Lender Provident Financial has issued a trading statement announcing the resignation of its chief executive as it issues a profit warning.
Chief executive Peter Crook has stepped down and Manjit Wolstenholme has been appointed executive chairman.
The sub-prime doorstep lender is expecting losses of between £80m and £120m. The trading update says debt collection rates have dropped to 57 per cent from 90 per cent in 2016 and sales are £9m lower per week than in the same period last year.
In July the business brought in a new way of collecting loans by employing full-time “customer experience managers” rather than using self-employed workers.
However, the statement says: “The impact of higher than expected agent attrition and reduced agent effectiveness on collections performance and sales resulted in the announcement on 20 June 2017 that forecast pre-exceptional profits from [consumer credit division] would be reduced to around £60m.”
Provident is now reviewing the home credit business.
The statement also detailed an investigation by the FCA into sales of subsidiary Vanquis Bank’s repayment option plan product. Vanquis and the regulator entered into a voluntary agreement to suspend sales of the product in April 2016.
Provident will now not pay an interim dividend and says a full-year dividend is unlikely.
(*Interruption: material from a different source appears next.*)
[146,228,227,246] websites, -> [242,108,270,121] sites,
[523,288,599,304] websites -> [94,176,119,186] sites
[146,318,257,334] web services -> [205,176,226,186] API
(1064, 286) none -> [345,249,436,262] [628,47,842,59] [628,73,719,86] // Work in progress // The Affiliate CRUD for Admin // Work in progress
Wolstenholme says: “I am very disappointed to have to announce the rapid deterioration in the outlook for the home credit business. Protecting the group’s capital base through withdrawing the interim dividend and in all likelihood the full-year dividend is the appropriate response to maintain the highly valuable franchises of Vanquis Bank, Moneybarn and Satsuma. My immediate priority is to lead the turnaround of the home credit business.”